Парадоксально, что установление фактически полного контроля над революционным движением произошло в тот момент, когда Коминтерн явно отошел от своей первоначальной революционной стратегии 1917–1923 годов или, скорее, наметил стратегию захвата власти, совершенно противоположную той, которой он придерживался в 1917 году (см. главу 5). Начиная с 1935 года левая критика была полна обвинений в том, что руководимые Москвой движения упустили, отвергли, более того, предали возможность совершить революцию, потому что Москва больше не хочет ее. Но до тех пор пока пресловутое “монолитное”, руководимое Советами движение не начало распадаться изнутри, эта критика не имела большого значения. Пока коммунистическое движение сохраняло свое единство, сплоченность и поразительный иммунитет к расколу, оно являлось единственным светочем для сторонников мировой революции. Более того, нельзя отрицать тот факт, что страны, которые сумели порвать с капитализмом во время второго этапа мировой социальной революции, проходившего с 1944 по 1949 год, сделали это с помощью промосковских коммунистических партий. Только после 1956 года появилась возможность выбора между несколькими революционными движениями, реально претендовавшими на политическую и подрывную эффективность. Но даже эти разновидности троцкизма, маоизма, а также группы, вдохновленные Кубинской революцией 1959 года (см. главу 15), в той или иной степени были ленинскими по происхождению. Старые коммунистические партии все еще оставались, как правило, самыми многочисленными партиями крайнего левого толка, но к этому времени их прежний коммунистический энтузиазм угас.
V
Сила мировых революционных движений заключалась в коммунистической форме организации ленинской “партии нового типа”, явившейся новым словом в социальном строительстве двадцатого века и сравнимой с созданием христианских монашеских орденов в Средние века. Эта форма делала даже малочисленные организации крайне эффективными. Партия могла требовать от своих членов полной преданности и самопожертвования больше, чем могла требовать военная дисциплина, а также абсолютной сосредоточенности на выполнении решений партии любой ценой, что производило глубокое впечатление даже на противников. Тем не менее связь между моделью “авангардной партии” и великими революциями, которые она была предназначена совершить (что иногда ей удавалось), далеко не ясна, хотя совершенно очевидно, что эта модель получила признание уже после победы революций или во время войн. Ленинская коммунистическая партия в основном строилась как элита (авангард) лидеров, или, точнее (до того, как революция одержала победу), как контрэлита, а социальная революция, как показал 1917 год, определяется поведением масс в тех ситуациях, когда ни элиты, ни контрэлиты не могут управлять ими. Оказалось, что ленинская модель имела большую притягательность для молодых членов прежних элит, особенно в странах третьего мира, вступавших в коммунистические партии гораздо охотнее настоящих пролетариев, несмотря на героические и отчасти успешные попытки активизировать последних. Распространение коммунизма в Бразилии в 1930‐х годах происходило главным образом за счет притока в партию младших офицеров и молодых интеллектуалов из семей крупных землевладельцев (Rodrigues, 1984, p. 390–397).

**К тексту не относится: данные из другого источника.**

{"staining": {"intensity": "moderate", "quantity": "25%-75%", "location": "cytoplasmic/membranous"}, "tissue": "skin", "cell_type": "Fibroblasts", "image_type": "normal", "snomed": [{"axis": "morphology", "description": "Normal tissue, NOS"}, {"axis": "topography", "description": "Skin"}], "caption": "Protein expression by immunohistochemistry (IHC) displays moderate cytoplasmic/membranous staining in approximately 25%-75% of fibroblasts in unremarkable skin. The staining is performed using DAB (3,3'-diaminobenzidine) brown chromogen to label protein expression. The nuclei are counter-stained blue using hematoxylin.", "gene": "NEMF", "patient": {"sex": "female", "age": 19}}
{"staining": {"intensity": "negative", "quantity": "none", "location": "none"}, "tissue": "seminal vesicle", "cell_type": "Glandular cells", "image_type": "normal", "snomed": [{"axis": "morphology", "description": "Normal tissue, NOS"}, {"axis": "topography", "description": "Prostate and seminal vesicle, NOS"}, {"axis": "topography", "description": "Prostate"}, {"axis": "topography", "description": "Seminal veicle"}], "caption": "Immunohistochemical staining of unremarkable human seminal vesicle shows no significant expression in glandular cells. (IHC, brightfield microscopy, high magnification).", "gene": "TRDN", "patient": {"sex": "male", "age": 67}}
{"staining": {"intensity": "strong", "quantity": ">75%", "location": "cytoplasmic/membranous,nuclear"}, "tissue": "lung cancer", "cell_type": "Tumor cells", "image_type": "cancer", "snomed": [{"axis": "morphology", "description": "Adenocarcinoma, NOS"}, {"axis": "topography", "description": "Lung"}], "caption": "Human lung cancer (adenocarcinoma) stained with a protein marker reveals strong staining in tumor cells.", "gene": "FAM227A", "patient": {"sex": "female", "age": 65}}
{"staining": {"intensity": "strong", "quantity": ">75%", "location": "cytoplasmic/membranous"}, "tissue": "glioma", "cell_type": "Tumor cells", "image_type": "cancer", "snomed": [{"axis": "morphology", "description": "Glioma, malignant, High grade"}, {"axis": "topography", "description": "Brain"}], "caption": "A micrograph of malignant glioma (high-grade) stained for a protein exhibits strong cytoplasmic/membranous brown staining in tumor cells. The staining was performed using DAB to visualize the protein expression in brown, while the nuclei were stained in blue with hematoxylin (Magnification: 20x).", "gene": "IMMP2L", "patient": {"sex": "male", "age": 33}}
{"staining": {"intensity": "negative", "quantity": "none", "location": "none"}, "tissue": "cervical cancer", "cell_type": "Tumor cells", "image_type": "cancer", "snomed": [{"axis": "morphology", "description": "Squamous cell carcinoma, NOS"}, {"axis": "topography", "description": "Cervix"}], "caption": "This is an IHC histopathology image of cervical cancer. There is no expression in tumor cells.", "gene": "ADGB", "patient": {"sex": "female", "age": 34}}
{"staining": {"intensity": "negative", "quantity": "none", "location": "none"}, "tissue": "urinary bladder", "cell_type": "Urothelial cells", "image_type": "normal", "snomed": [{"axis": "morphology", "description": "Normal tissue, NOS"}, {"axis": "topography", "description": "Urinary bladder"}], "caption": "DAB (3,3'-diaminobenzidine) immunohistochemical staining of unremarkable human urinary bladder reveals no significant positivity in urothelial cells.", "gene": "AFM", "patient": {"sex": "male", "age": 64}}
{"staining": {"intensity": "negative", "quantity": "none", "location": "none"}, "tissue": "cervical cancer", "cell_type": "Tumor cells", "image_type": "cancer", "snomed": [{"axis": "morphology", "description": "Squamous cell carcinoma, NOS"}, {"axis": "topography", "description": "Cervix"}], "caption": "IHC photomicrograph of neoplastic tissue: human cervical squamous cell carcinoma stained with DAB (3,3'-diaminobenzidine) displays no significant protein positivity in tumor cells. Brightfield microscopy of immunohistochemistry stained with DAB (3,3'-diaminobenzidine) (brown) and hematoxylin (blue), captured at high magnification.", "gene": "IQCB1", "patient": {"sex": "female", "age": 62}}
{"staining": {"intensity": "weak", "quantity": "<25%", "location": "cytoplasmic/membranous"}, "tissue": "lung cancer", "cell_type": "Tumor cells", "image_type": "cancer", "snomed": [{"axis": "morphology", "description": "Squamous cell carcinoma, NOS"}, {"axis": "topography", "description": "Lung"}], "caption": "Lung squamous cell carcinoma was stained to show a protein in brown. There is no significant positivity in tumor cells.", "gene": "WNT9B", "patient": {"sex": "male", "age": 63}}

С другой стороны, чувства настоящих “народных масс” (иногда даже активных сторонников “авангарда”) зачастую расходились с идеями их лидеров, особенно во время массовых восстаний. Так, мятеж испанских генералов против правительства Народного фронта в июле 1936 года немедленно спровоцировал социальную революцию в крупных областях Испании. То, что восставшие, особенно анархисты, приступили к коллективизации средств производства, было неудивительно, хотя коммунистическая партия и центральное правительство позднее противодействовали этим преобразованиям и, где могли, отменяли их (плюсы и минусы подобных действий продолжают обсуждаться в политической и исторической литературе). К тому же мятеж генералов породил самую мощную волну антиклерикализма и убийств священнослужителей, став отголоском народных волнений 1835 года, когда жители Барселоны в ответ на неудачно прошедшую корриду подожгли несколько церквей. Около семи тысяч духовных лиц (т. е. 12–13 % всего количества священников и монахов, однако лишь небольшое число монахинь) были убиты; только в одной епархии Каталонии (Героне) было уничтожено более шести тысяч статуй святых (Thomas, 1977, p. 270–271; Delgado, 1992, р. 56).